» **Data records**:
-=-=-
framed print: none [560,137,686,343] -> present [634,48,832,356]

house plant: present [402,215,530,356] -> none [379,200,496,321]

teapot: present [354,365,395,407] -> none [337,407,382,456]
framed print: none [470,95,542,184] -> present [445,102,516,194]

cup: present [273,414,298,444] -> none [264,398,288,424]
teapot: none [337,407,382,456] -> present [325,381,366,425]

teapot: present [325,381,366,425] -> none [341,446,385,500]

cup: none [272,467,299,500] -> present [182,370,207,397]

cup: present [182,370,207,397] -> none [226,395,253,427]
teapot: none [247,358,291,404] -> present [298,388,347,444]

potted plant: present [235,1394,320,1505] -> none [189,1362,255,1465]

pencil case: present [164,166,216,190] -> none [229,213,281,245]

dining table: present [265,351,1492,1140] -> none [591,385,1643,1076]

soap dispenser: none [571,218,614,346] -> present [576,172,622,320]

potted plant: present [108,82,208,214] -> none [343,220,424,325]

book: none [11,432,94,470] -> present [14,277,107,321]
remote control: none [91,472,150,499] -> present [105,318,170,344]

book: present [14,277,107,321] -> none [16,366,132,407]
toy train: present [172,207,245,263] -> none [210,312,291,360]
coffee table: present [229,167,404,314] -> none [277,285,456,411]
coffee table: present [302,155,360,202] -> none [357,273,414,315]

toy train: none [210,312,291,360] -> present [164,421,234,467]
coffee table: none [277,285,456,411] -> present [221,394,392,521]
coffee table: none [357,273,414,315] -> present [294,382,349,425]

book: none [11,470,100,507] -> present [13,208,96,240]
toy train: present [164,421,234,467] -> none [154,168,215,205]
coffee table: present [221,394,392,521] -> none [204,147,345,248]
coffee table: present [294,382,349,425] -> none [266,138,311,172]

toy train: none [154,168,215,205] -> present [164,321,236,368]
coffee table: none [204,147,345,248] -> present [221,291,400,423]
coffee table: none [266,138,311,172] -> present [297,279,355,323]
-=-=-
» **What to produce**: Each line above that holds the string "train" should be copied and shown.

» **Written response**:
toy train: present [172,207,245,263] -> none [210,312,291,360]
toy train: none [210,312,291,360] -> present [164,421,234,467]
toy train: present [164,421,234,467] -> none [154,168,215,205]
toy train: none [154,168,215,205] -> present [164,321,236,368]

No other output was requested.